Input material »
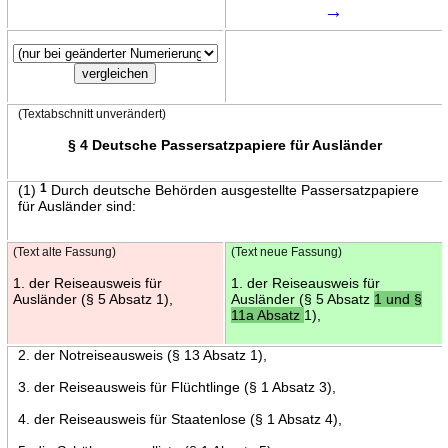
→
(Textabschnitt unverändert)
§ 4 Deutsche Passersatzpapiere für Ausländer
(1)
1
Durch deutsche Behörden ausgestellte Passersatzpapiere
für Ausländer sind:
(Text alte Fassung)
(Text neue Fassung)
1. der Reiseausweis für
1. der Reiseausweis für
Ausländer (§ 5 Absatz 1),
Ausländer (§ 5 Absatz
1 und §
11a Absatz
1),
2. der Notreiseausweis (§ 13 Absatz 1),
3. der Reiseausweis für Flüchtlinge (§ 1 Absatz 3),
4. der Reiseausweis für Staatenlose (§ 1 Absatz 4),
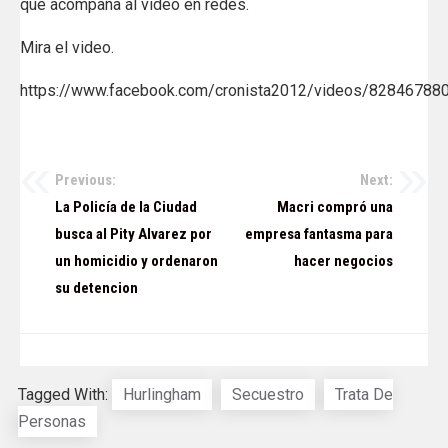
que acompaña al video en redes.
Mira el video.
https://www.facebook.com/cronista2012/videos/82846788
Previous:
Next:
Navegación
La Policía de la Ciudad
Macri compró una
de
busca al Pity Alvarez por
empresa fantasma para
un homicidio y ordenaron
hacer negocios
entradas
su detencion
Tagged With:
Hurlingham
Secuestro
Trata De
Personas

What you have to do » Some lines in the material contain "Fassung". Show all of them.

Exercise output »
(Text alte Fassung)
(Text neue Fassung)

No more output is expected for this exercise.